Could you write out the records word for word, from their start through the line containing "Because of his", and leave the pictures out of your answer?
** Given data follows **
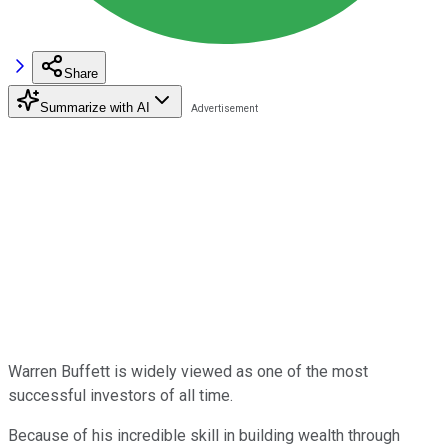
Share
Summarize with AI
Warren Buffett is widely viewed as one of the most
successful investors of all time.
Because of his incredible skill in building wealth through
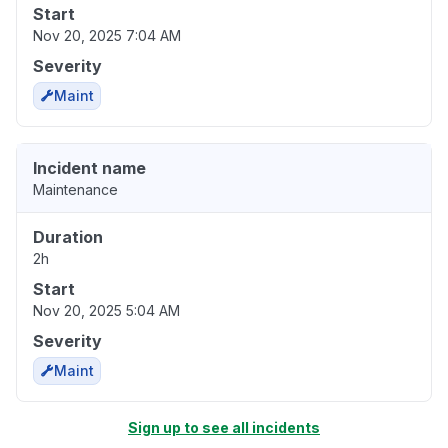
Start
Nov 20, 2025 7:04 AM
Severity
Maint
Incident name
Maintenance
Duration
2h
Start
Nov 20, 2025 5:04 AM
Severity
Maint
Sign up to see all incidents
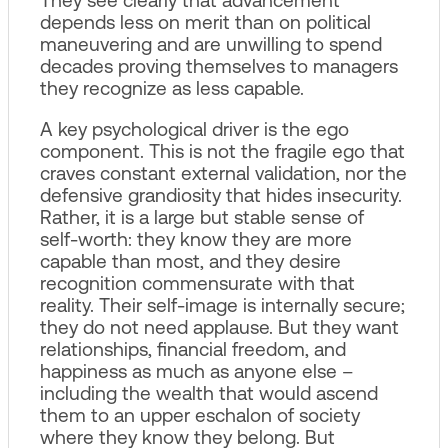
depends less on merit than on political
maneuvering and are unwilling to spend
decades proving themselves to managers
they recognize as less capable.
A key psychological driver is the ego
component. This is not the fragile ego that
craves constant external validation, nor the
defensive grandiosity that hides insecurity.
Rather, it is a large but stable sense of
self‑worth: they know they are more
capable than most, and they desire
recognition commensurate with that
reality. Their self‑image is internally secure;
they do not need applause. But they want
relationships, financial freedom, and
happiness as much as anyone else –
including the wealth that would ascend
them to an upper eschalon of society
where they know they belong. But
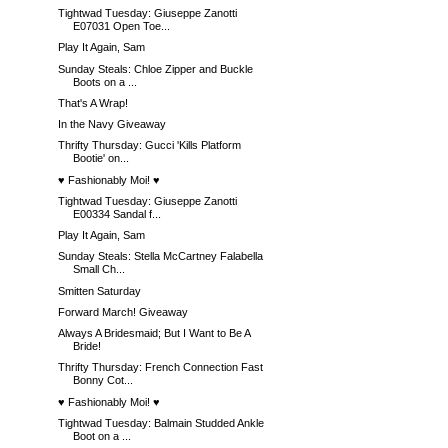
Tightwad Tuesday: Giuseppe Zanotti
E07031 Open Toe...
Play It Again, Sam
Sunday Steals: Chloe Zipper and Buckle
Boots on a ...
That's A Wrap!
In the Navy Giveaway
Thrifty Thursday: Gucci 'Kills Platform
Bootie' on...
♥ Fashionably Moi! ♥
Tightwad Tuesday: Giuseppe Zanotti
E00334 Sandal f...
Play It Again, Sam
Sunday Steals: Stella McCartney Falabella
Small Ch...
Smitten Saturday
Forward March! Giveaway
Always A Bridesmaid; But I Want to Be A
Bride!
Thrifty Thursday: French Connection Fast
Bonny Cot...
♥ Fashionably Moi! ♥
Tightwad Tuesday: Balmain Studded Ankle
Boot on a ...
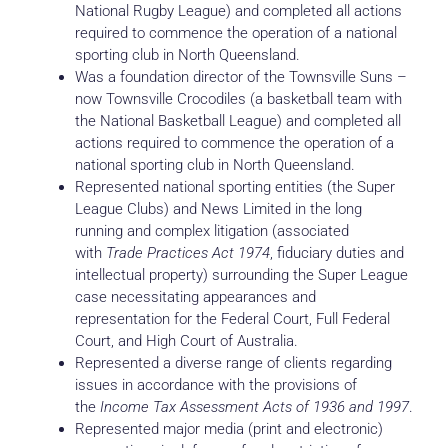
National Rugby League) and completed all actions
required to commence the operation of a national
sporting club in North Queensland.
Was a foundation director of the Townsville Suns –
now Townsville Crocodiles (a basketball team with
the National Basketball League) and completed all
actions required to commence the operation of a
national sporting club in North Queensland.
Represented national sporting entities (the Super
League Clubs) and News Limited in the long
running and complex litigation (associated
with
Trade Practices Act 1974
, fiduciary duties and
intellectual property) surrounding the Super League
case necessitating appearances and
representation for the Federal Court, Full Federal
Court, and High Court of Australia.
Represented a diverse range of clients regarding
issues in accordance with the provisions of
the
Income Tax Assessment Acts of 1936 and 1997
.
Represented major media (print and electronic)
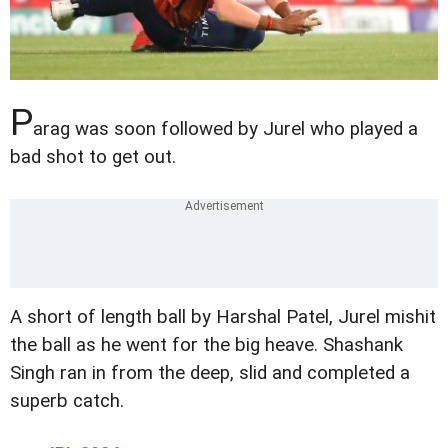
P
arag was soon followed by Jurel who played a
bad shot to get out.
A short of length ball by Harshal Patel, Jurel mishit
the ball as he went for the big heave. Shashank
Singh ran in from the deep, slid and completed a
superb catch.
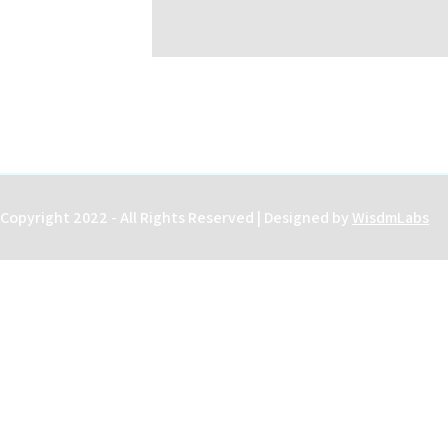
Copyright 2022 - All Rights Reserved | Designed by
WisdmLabs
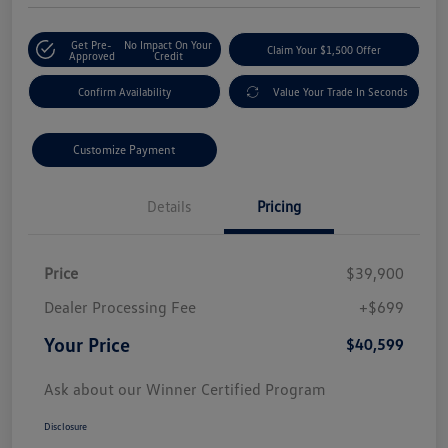
Get Pre-
No Impact On Your
Claim Your $1,500 Offer
Approved
Credit
Confirm Availability
Value Your Trade In Seconds
Customize Payment
Details
Pricing
Price
$39,900
Dealer Processing Fee
+$699
Your Price
$40,599
Ask about our Winner Certified Program
Disclosure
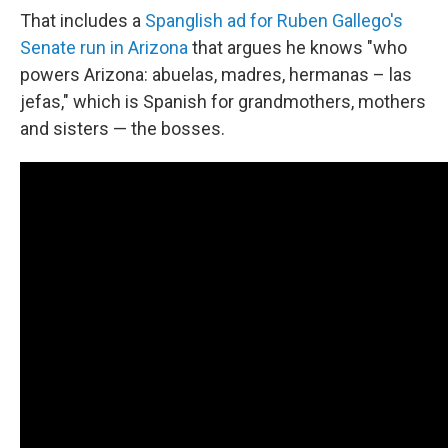
That includes a
Spanglish ad for Ruben Gallego's
Senate run in Arizona
that argues he knows "who
powers Arizona: abuelas, madres, hermanas – las
jefas," which is Spanish for grandmothers, mothers
and sisters — the bosses.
** End of Given data **
__Expected answer__.
Share
Summarize with AI
Warren Buffett is widely viewed as one of the most
successful investors of all time.
Because of his incredible skill in building wealth through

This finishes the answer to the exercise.